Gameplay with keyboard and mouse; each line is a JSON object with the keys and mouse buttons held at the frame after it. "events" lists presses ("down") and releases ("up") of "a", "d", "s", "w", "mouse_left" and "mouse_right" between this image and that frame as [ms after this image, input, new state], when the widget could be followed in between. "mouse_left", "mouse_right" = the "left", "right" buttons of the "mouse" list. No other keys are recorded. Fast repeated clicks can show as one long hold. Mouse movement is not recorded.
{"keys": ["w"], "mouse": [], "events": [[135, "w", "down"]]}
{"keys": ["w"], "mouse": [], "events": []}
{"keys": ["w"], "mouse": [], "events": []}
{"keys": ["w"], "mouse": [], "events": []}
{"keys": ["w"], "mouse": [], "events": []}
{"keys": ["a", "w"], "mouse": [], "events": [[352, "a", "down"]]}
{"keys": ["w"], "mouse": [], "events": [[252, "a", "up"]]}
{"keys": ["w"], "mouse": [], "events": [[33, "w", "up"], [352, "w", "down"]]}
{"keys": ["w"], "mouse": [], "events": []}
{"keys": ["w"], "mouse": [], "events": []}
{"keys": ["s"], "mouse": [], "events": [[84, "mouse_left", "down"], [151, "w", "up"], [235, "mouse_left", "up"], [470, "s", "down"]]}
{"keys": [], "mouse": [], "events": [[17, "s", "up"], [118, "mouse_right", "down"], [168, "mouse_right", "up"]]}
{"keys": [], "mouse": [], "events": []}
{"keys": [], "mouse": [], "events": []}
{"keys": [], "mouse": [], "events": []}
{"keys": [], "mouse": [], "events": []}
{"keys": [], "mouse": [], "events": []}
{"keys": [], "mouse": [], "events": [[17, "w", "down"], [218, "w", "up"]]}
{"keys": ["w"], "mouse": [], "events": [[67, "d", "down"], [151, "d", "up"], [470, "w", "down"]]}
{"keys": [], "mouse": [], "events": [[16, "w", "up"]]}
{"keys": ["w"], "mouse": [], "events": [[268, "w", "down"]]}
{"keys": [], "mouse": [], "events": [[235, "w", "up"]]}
--*--
Top to bottom, set down the entries above word for word.

Gameplay with keyboard and mouse; each line is a JSON object with the keys and mouse buttons held at the frame after it. "events" lists presses ("down") and releases ("up") of "a", "d", "s", "w", "mouse_left" and "mouse_right" between this image and that frame as [ms after this image, input, new state], when the widget could be followed in between. "mouse_left", "mouse_right" = the "left", "right" buttons of the "mouse" list. No other keys are recorded. Fast repeated clicks can show as one long hold. Mouse movement is not recorded.
{"keys": ["w"], "mouse": [], "events": [[135, "w", "down"]]}
{"keys": ["w"], "mouse": [], "events": []}
{"keys": ["w"], "mouse": [], "events": []}
{"keys": ["w"], "mouse": [], "events": []}
{"keys": ["w"], "mouse": [], "events": []}
{"keys": ["a", "w"], "mouse": [], "events": [[352, "a", "down"]]}
{"keys": ["w"], "mouse": [], "events": [[252, "a", "up"]]}
{"keys": ["w"], "mouse": [], "events": [[33, "w", "up"], [352, "w", "down"]]}
{"keys": ["w"], "mouse": [], "events": []}
{"keys": ["w"], "mouse": [], "events": []}
{"keys": ["s"], "mouse": [], "events": [[84, "mouse_left", "down"], [151, "w", "up"], [235, "mouse_left", "up"], [470, "s", "down"]]}
{"keys": [], "mouse": [], "events": [[17, "s", "up"], [118, "mouse_right", "down"], [168, "mouse_right", "up"]]}
{"keys": [], "mouse": [], "events": []}
{"keys": [], "mouse": [], "events": []}
{"keys": [], "mouse": [], "events": []}
{"keys": [], "mouse": [], "events": []}
{"keys": [], "mouse": [], "events": []}
{"keys": [], "mouse": [], "events": [[17, "w", "down"], [218, "w", "up"]]}
{"keys": ["w"], "mouse": [], "events": [[67, "d", "down"], [151, "d", "up"], [470, "w", "down"]]}
{"keys": [], "mouse": [], "events": [[16, "w", "up"]]}
{"keys": ["w"], "mouse": [], "events": [[268, "w", "down"]]}
{"keys": [], "mouse": [], "events": [[235, "w", "up"]]}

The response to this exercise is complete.